CBA says fees payable for registrations under UK REACH "disproportionate and unsustainable"
London – The UK Chemical Business Association (CBA) has welcomed a move by the government to seek access to the European Chemicals Agency (ECHA) database to improve the “workability and affordability” of UK registration, evaluation, authorisation and restriction of chemicals (REACH) regulation following the country's full withdrawal from the EU at the end of the year.
In a 28 October letter to CBA, Rebecca Pow MP, parliamentary undersecretary of state, department of environment, food and rural affairs (Defra) Defra, said the government had proposed a chemicals annex to the UK/EU trade deal which includes a data sharing provision to mitigating the industry’s UK REACH costs.
“We have consistently lobbied for improvements to the original form of UK REACH which, in our view, was unworkable,” said CBA’s chief executive, Peter Newport, in a statement 30 Oct.
If successful, the move will resolve the key issue concerning testing data, according to Newport.
In the absence of access to ECHA data, Newport said the alternative would be to impose "unknown data acquisition costs or a major duplicative testing regime on UK REACH registrants," which are estimated to cost £1 billion (€1.1 billion) and increase animal testing.
According to CBA, UK firms do not own the testing data that is required to support registrations under UK REACH. The majority of this data is owned by consortia of European companies.
CBA said its surveys indicate that the figure for non-UK ownership could be as high as 75%.
For EU REACH, the “letters of access” purchased by UK businesses are only valid for EU markets, not for third countries which the UK becomes at the end of the transition period.
CBA said it believed that the only way to ensure consistent standards and avoid multiple registrations for the same product was for the UK to share the data held by ECHA.
The original EU REACH legislation (Article 120) contains a mechanism for sharing testing data with a third country with the objective of achieving a wider and improved regulatory framework for chemicals.
“We welcome the UK government’s more pragmatic approach to building a workable UK framework for the chemical sector after the end of the transition period,” said Newport.
The government has also announced a phased introduction of registrations based on tonnage bands, a change that CBA said it had lobbied the government to implement.
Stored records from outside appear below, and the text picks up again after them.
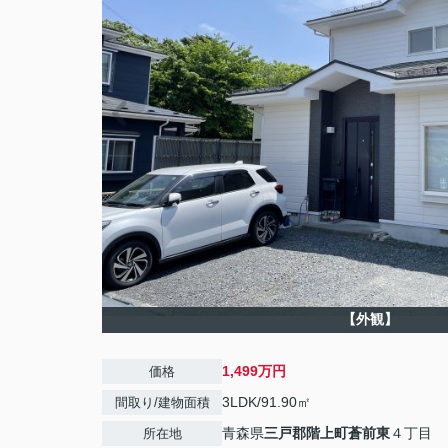
【外観】
1,499万円
価格
3LDK/91.90㎡
間取り/建物面積
青森県
三戸郡階上町
蒼前東
４丁目
所在地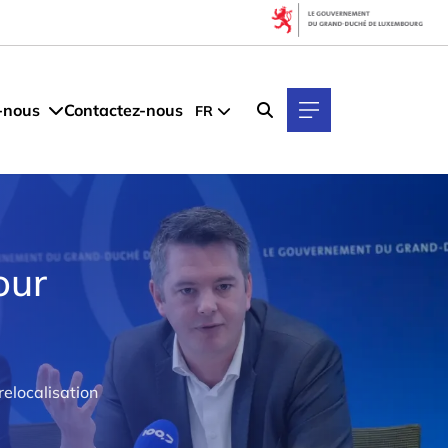
-nous
Contactez-nous
FR
our
relocalisation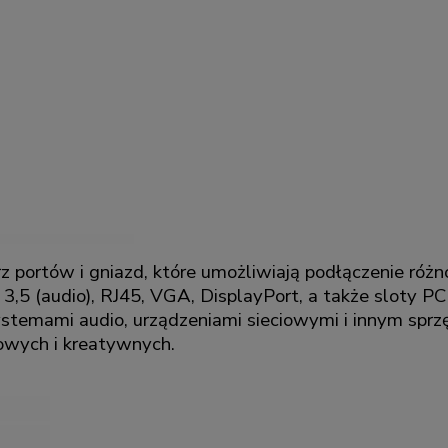
z portów i gniazd, które umożliwiają podłączenie różn
k 3,5 (audio), RJ45, VGA, DisplayPort, a także sloty P
ystemami audio, urządzeniami sieciowymi i innym spr
owych i kreatywnych.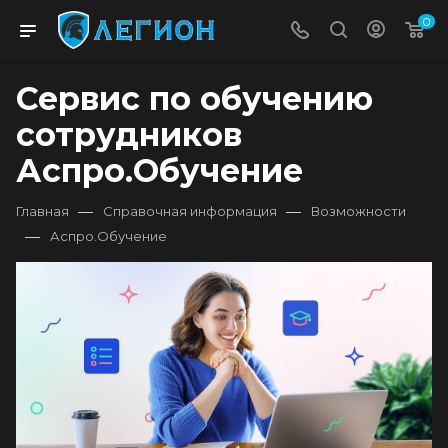
0
Сервис по обучению
сотрудников
Аспро.Обучение
—
—
Главная
Справочная информация
Возможности
—
Аспро.Обучение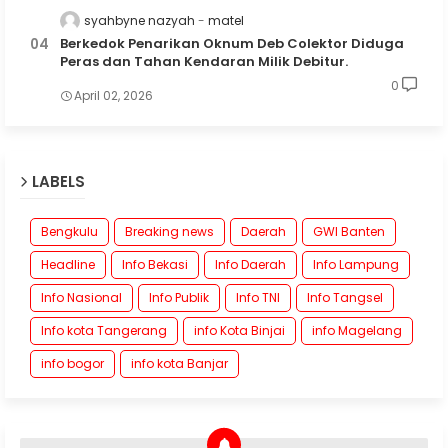
syahbyne nazyah
matel
Berkedok Penarikan Oknum Deb Colektor Diduga
Peras dan Tahan Kendaran Milik Debitur.
0
April 02, 2026
LABELS
Bengkulu
Breaking news
Daerah
GWI Banten
Headline
Info Bekasi
Info Daerah
Info Lampung
Info Nasional
Info Publik
Info TNI
Info Tangsel
Info kota Tangerang
info Kota Binjai
info Magelang
info bogor
info kota Banjar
“The remaining issue concerns the fees payable for registrations under UK REACH,” Newport said.
The fee structure for UK REACH proposed by Defra is identical to that charged by ECHA for access to the whole of the EU28 market.
This, CBA believes, is unjustified on cost-benefit terms given the relative size of the UK market for chemicals which represents 12% of the combined size of current EU markets.
“It is a disproportionate and unsustainable cost on an industry emerging from the Covid-19 pandemic and its recessionary impacts - plus the potential tariff increases on raw materials post-Brexit,” said Newport.
Whilst accepting that there are some discounts for smaller firms, Newport said the industry was being expected to “pay the bill for resourcing the Health and Safety Executive as its new regulatory body for UK REACH.”
“This has all the characteristics of a blank cheque. Industry is paying an inflated and unjustified level of fees to fund the unknown staffing, training, and overhead costs of the HSE with no oversight mechanism proposed,” the CBA official added.
In addition, Newport said that unlike EU REACH, there is no appeal mechanism within UK REACH for industry to challenge HSE’s spending or its decisions.
“HSE effectively becomes judge and jury in its own court,” he concluded.